As above. Nice Spider BTW :2thumb:

There's 2 or 3 of us on here who keep them, cracking T's : victory:


----------



## nick19 (Jun 13, 2010)

Corsetts said:


> As above. Nice Spider BTW :2thumb:
> 
> There's 2 or 3 of us on here who keep them, cracking T's : victory:


well bruce is selling his so im waiting for a reply now hope he gets back to me on it ill send the money the second he confirms fingers crossed


----------



## Corsetts (Dec 8, 2008)

Yup, just realised it was him!


Ah well, they'll still just be 2 or 3 of us keeping them then :lol:


----------



## nick19 (Jun 13, 2010)

Corsetts said:


> Yup, just realised it was him!
> 
> 
> Ah well, they'll still just be 2 or 3 of us keeping them then :lol:


i feel as tho i just joind an exclusive group whats there temperment like are they the same as my haitian i carnt go near without being attacked:no1:


----------



## brucepanther (Feb 28, 2011)

yep sounds about right mate pretty bad tempered made me sh*t myself a few times when feeding! lol, honestly moves so fast i actually blinked and it was other side of tank! i would not be handling this one, which is why im so looking forward to attempting to get her in a tub!



nick19 said:


> i feel as tho i just joind an exclusive group whats there temperment like are they the same as my haitian i carnt go near without being attacked:no1:


----------



## wilkinss77 (Sep 23, 2008)

nick19 said:


> i feel as tho i just joind an exclusive group whats there temperment like are they the same as my haitian i carnt go near without being attacked:no1:


yes- that's what they're like. at least, mine is!:gasp:


----------



## Corsetts (Dec 8, 2008)

Mine too!

She's absolutely fine really, just so long as you never go anywhere near her :whistling2:



> im so looking forward to attempting to get her in a tub!

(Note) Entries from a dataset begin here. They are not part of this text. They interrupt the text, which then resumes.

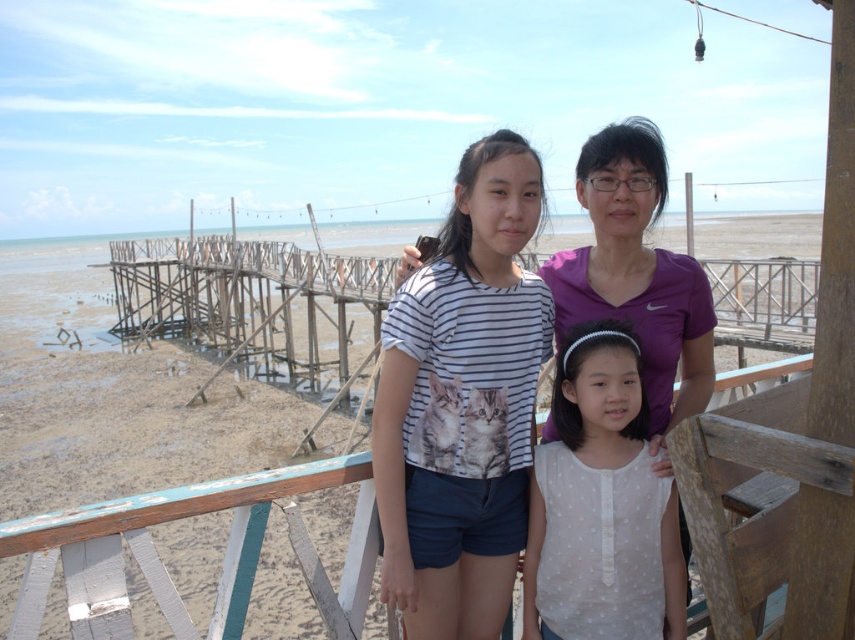
Which is behind, point (410, 460) or point (688, 292)?

The point (688, 292) is more distant.

Is white striped shirt at center smaller than purple matte shirt at center?

Yes, white striped shirt at center is smaller than purple matte shirt at center.

Is point (464, 448) positioned after point (664, 348)?

No, (464, 448) is in front of (664, 348).

At what (x,y) coordinates should I click in order to perform the action: click on white striped shirt at center. Please return your answer as a coordinate pair (x, y). This screenshot has width=855, height=640. Looking at the image, I should click on (463, 403).

Between wooden pier at center and white striped shirt at center, which one is positioned higher?

wooden pier at center is above.

Looking at this image, is wooden pier at center closer to camera compared to white striped shirt at center?

Yes.

Identify the location of wooden pier at center. This screenshot has height=640, width=855. (107, 394).

Locate an element on the screen. Image resolution: width=855 pixels, height=640 pixels. white striped shirt at center is located at coordinates (463, 403).

Who is lower down, white striped shirt at center or white dotted blouse at center?

Positioned lower is white dotted blouse at center.

Find the location of `white striped shirt at center`. white striped shirt at center is located at coordinates (463, 403).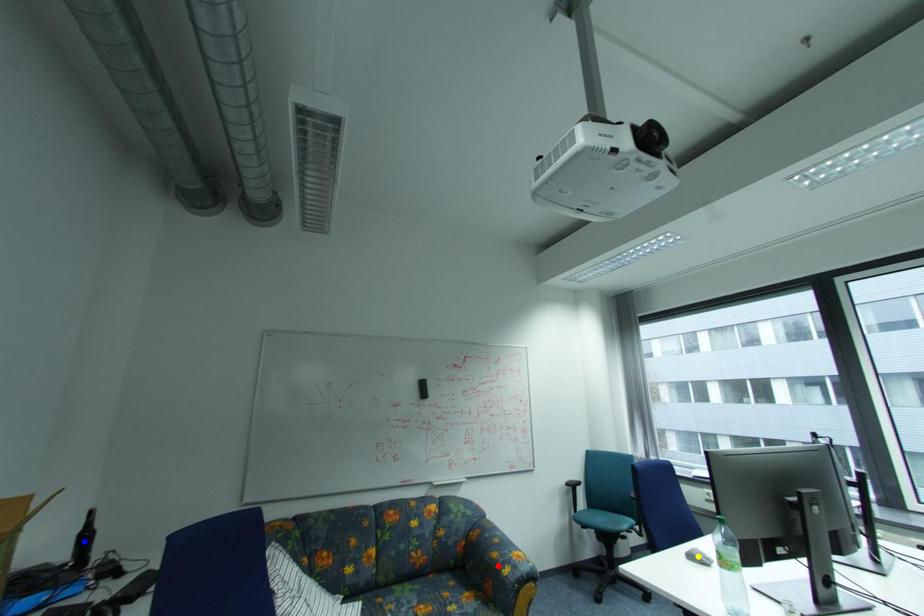
Order these from farthest to nearest:
- red point
- yellow point
- blue point

red point, yellow point, blue point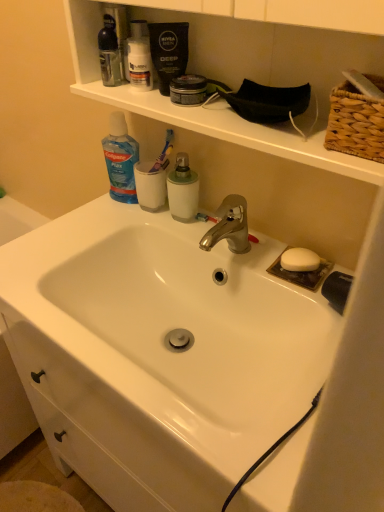
This screenshot has height=512, width=384. What are the coordinates of `vacant region to the left of purple plastic toothbrush at upper center, which is the first toothbrush in left-to-right order` in the screenshot? It's located at (106, 212).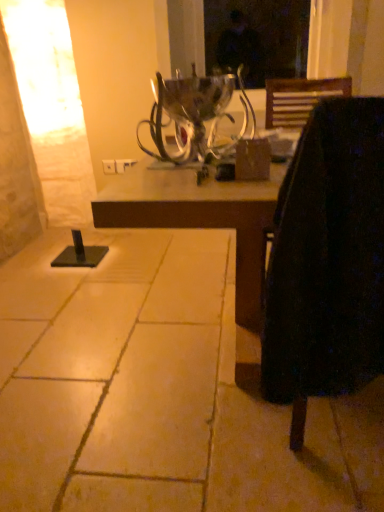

Good luck with that :lol2:


----------



## nick19 (Jun 13, 2010)

i carnt wait to atempt to get it out of the tub and into the enclosure the last time i did it the tub ended up in the enclosure for a day until my cobalt let me take it out lol


----------



## Corsetts (Dec 8, 2008)

To be fair, mine was reasonably easy to move from the pot as she was cold and fairly submissive.
Still watch your fingers though :lol2:


----------



## nick19 (Jun 13, 2010)

Corsetts said:


> To be fair, mine was reasonably easy to move from the pot as she was cold and fairly submissive.
> Still watch your fingers though :lol2:


i hope this one dont give me greef :lol2: my cobalt was coming towards me rather than the enclosure makes me laf its such a rush


----------